Is your face speaking louder than your words?

Having worked over twenty years in the marketing industry as an account manager, I knew that sometimes those great artists and writers wore their egos on their sleeves. When a client made changes to their creative or worse yet, just didn’t like the idea, I had to take great tact and choose my words carefully. After all, we were in the communications industry and problems could always be discussed, worked out, mulled over, right? I had just hung up the phone after a call with a difficult client who tore the copy to shreds. As the impending deadline hung in the wings, I drew a big breath and walked to the copywriter’s office.

I tapped on the open door and put on a smile of contrition. While the copywriter’s fingers were nimbly working over the keyboard, she briefly glanced up and returned to her typing. I cleared my throat, offered an apology and waited until she finally looked at me. Her jaw clenched, her hooded eyes were staring a hole through me as she began nervously tapping her foot on the floor. When I began describing changes, my copywriter friend’s jaw dropped as she grabbed her pen and began fidgeting with it while her foot tapped faster. She hadn’t said a word, not even uttered a noise, but I got her message loud and clear. I was not welcome.  She was not glad to see me or my revisions. I felt like sinking into the floor.

Body language speaks louder than words. When it comes to determining our perception of someone’s likability, body language accounts for 93 percent of communication, while words account for the remaining 7 percent. First impressions are made in a flash, and once decided, very seldom change. Your success in business literally hangs on your shoulders.

Becoming more aware of your body language and how you’re nonverbally communicating is essential in business. Much has been written on this science but we’ll break it down into three manageable areas: posture, personal space and eye contact.

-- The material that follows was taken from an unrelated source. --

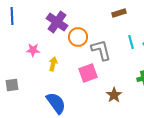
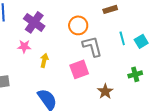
purple cross: (57, 22) -> (34, 22), moved
orange circle: (78, 37) -> (78, 25), moved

If your mother ever told you to stand up straight, she knew what she was talking about. Beyond the benefits physically, standing tall with shoulders back indicates confidence, trustworthiness and credibility. Slouching and slumping demonstrates weakness, insecurity and laziness.

Eye Contact

One of the fastest ways to build an immediate connection with someone is by making direct eye contact. Good eye contact shows you’re interested and confident. It immediately builds trust and approachability. Remember never to roll your eyes when someone is speaking. It’s a sign of contempt, frustration and exasperation.

Personal Space

Remember the 4-foot rule. People are comfortable being at least four feet away from your body. In business, contacts may feel threatened and nervous if you move in too close. At the same time, we are all humans and sometimes a welcome hug at work is exactly what we need. Just ask first before handing out hugs. 🙂

These are just the basics. Brush up and be bold. You may never get a second chance to make the best first impression.